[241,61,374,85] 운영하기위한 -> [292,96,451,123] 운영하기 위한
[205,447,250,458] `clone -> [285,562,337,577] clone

==

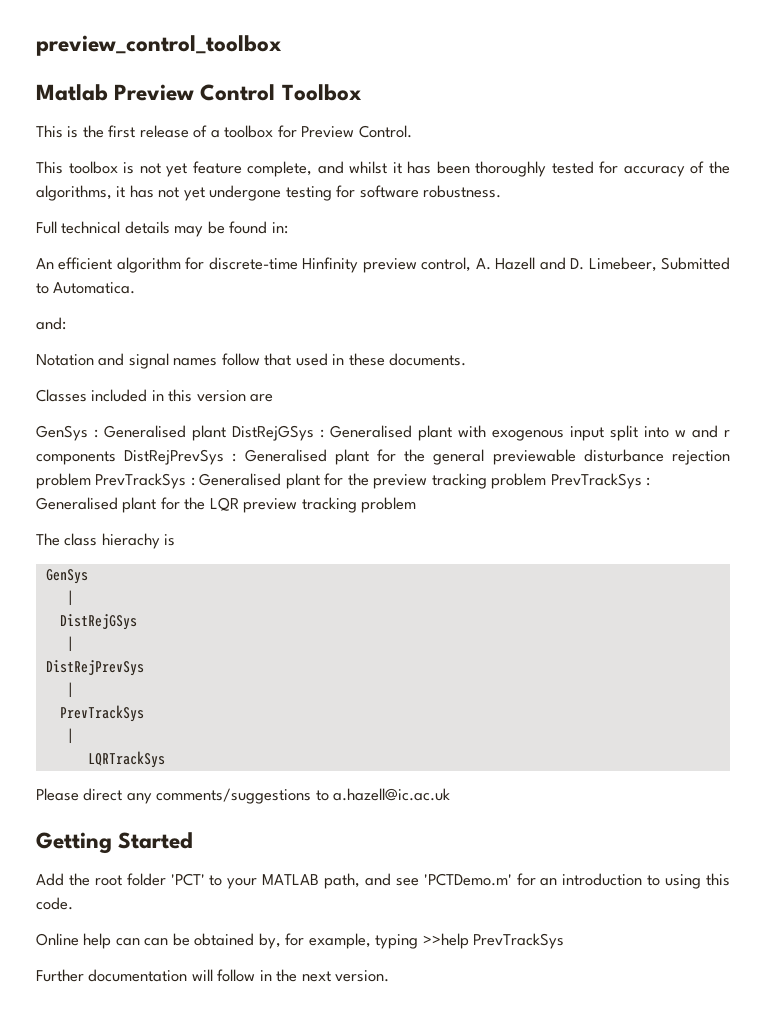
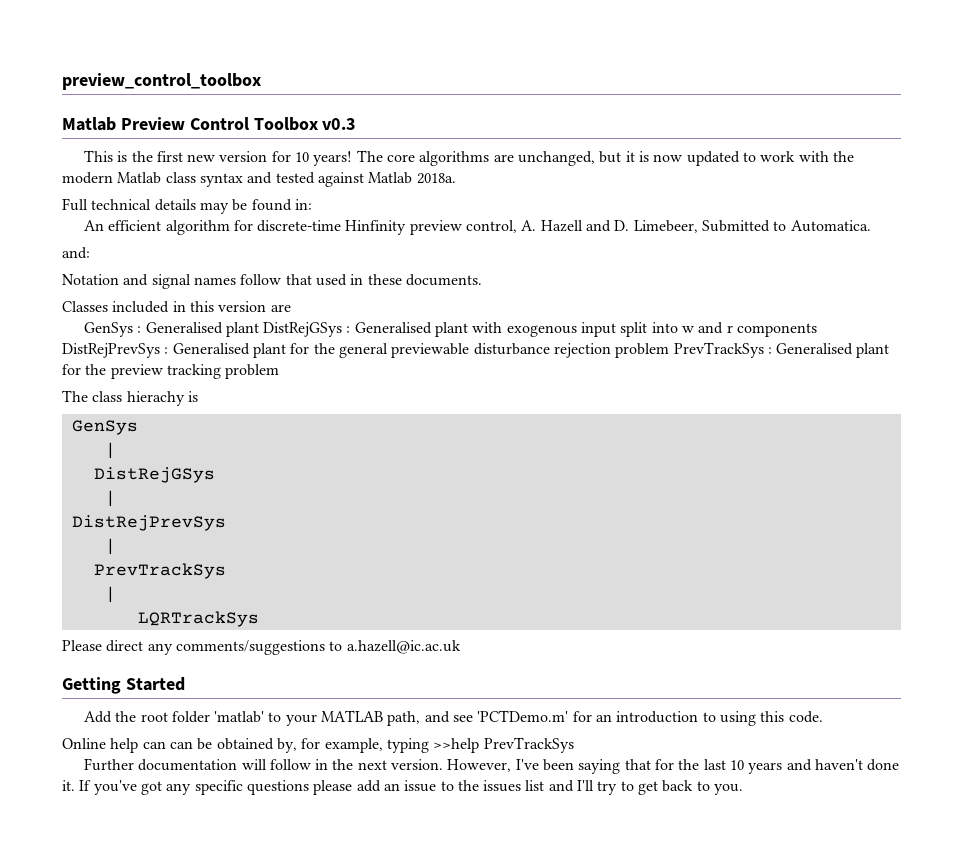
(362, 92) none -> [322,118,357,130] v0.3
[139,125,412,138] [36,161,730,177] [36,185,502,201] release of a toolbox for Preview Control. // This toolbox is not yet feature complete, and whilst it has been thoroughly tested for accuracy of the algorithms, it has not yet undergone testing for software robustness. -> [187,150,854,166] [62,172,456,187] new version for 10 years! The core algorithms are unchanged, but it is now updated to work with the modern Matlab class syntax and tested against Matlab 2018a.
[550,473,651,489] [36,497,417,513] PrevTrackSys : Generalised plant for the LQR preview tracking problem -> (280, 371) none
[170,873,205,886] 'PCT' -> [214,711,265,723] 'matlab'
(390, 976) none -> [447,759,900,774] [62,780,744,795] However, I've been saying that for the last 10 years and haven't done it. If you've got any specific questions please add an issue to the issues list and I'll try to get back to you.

...

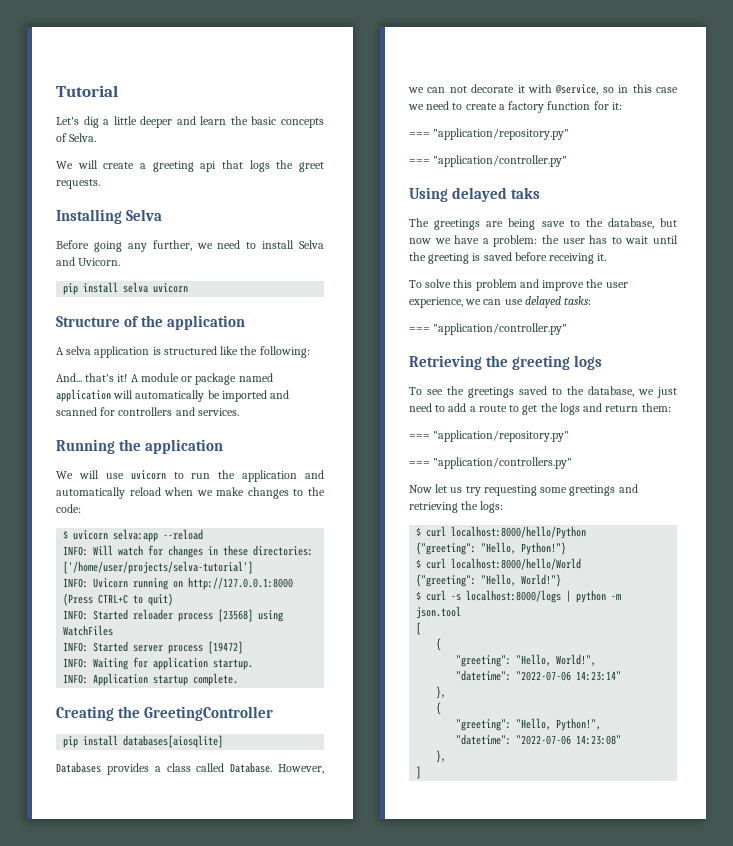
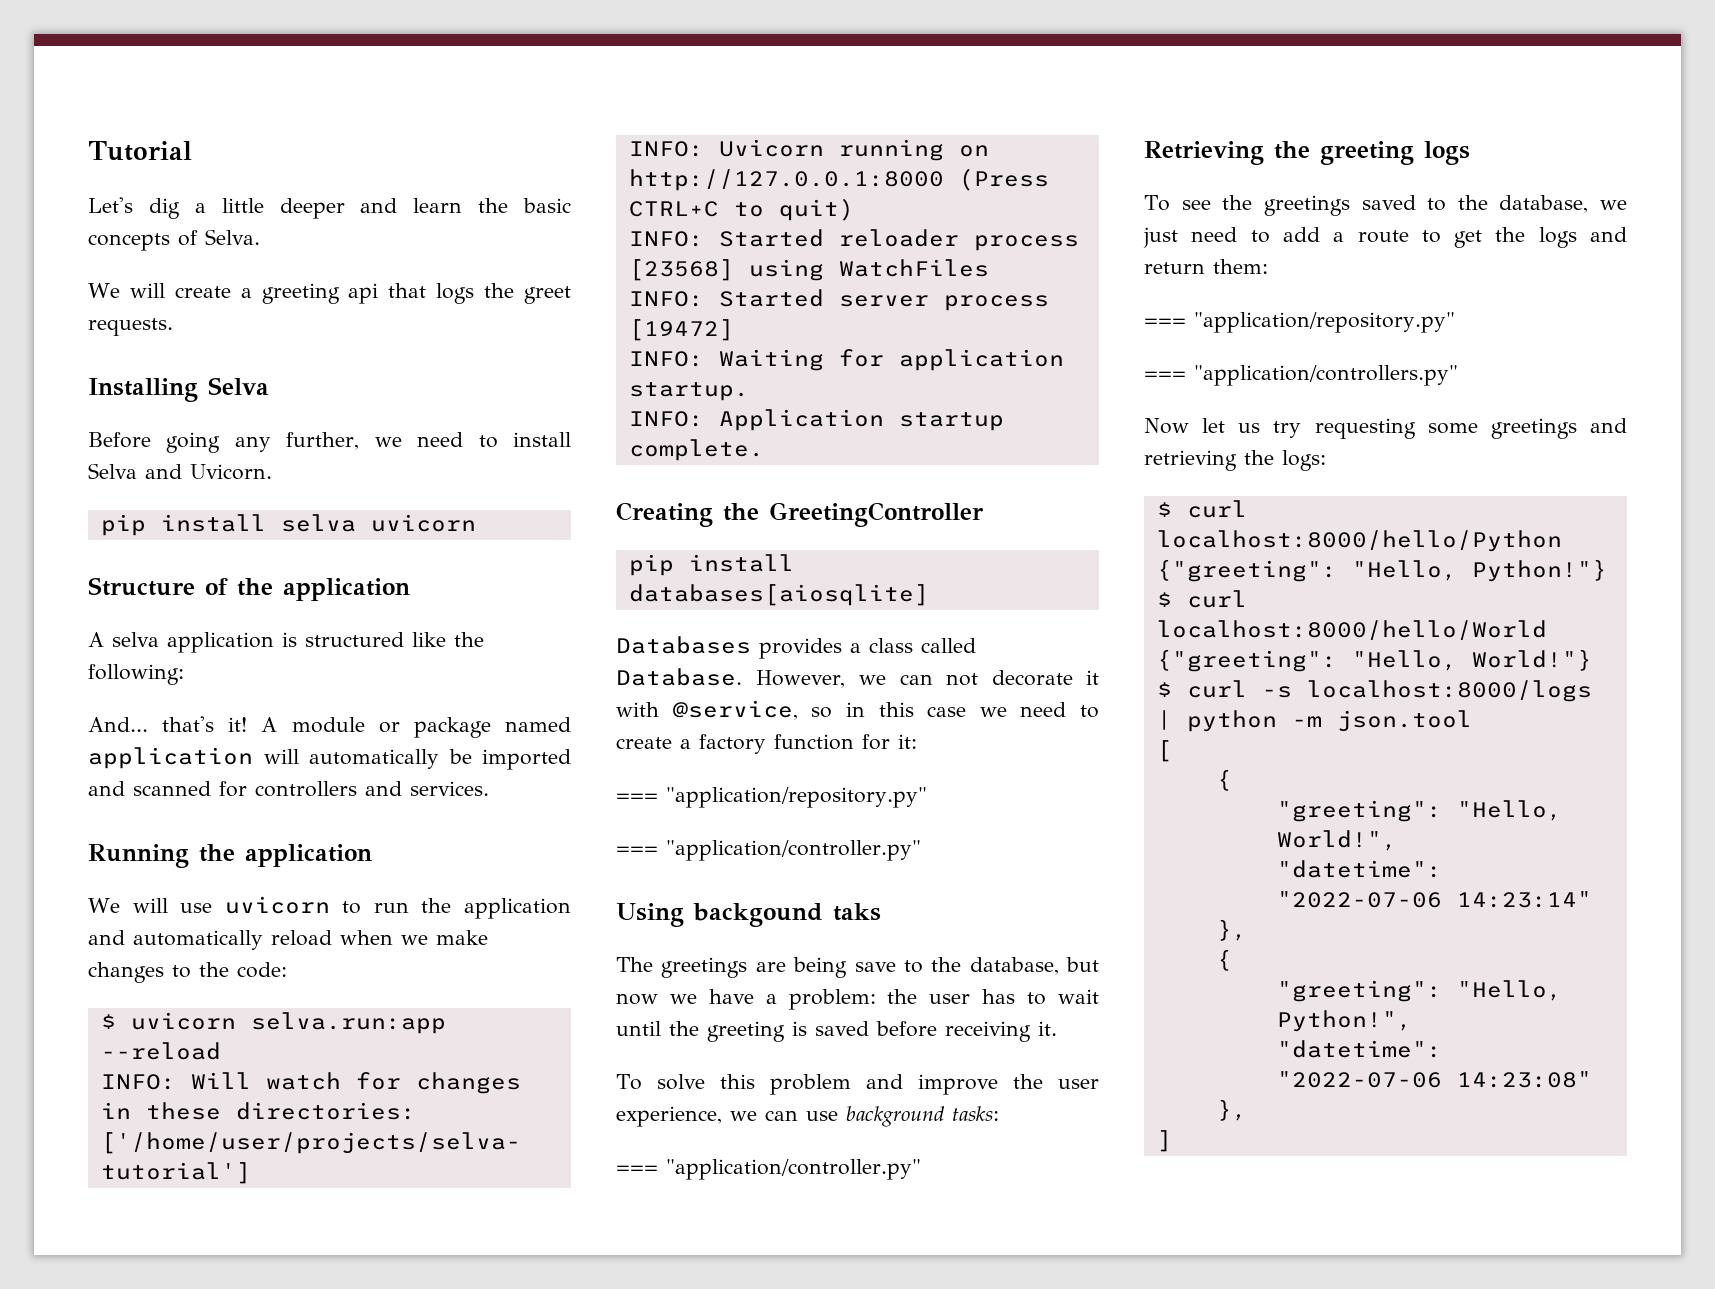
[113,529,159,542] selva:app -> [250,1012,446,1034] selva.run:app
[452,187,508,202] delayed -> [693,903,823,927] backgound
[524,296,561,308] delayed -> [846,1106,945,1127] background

What is expected -> From the entries above, extract only the lines running from the one containing "[550,473,651,489] [36,497,417,513] PrevTrackSys" through the one containing "(390, 976) none", inclusive.

The answer ->
[550,473,651,489] [36,497,417,513] PrevTrackSys : Generalised plant for the LQR preview tracking problem -> (280, 371) none
[170,873,205,886] 'PCT' -> [214,711,265,723] 'matlab'
(390, 976) none -> [447,759,900,774] [62,780,744,795] However, I've been saying that for the last 10 years and haven't done it. If you've got any specific questions please add an issue to the issues list and I'll try to get back to you.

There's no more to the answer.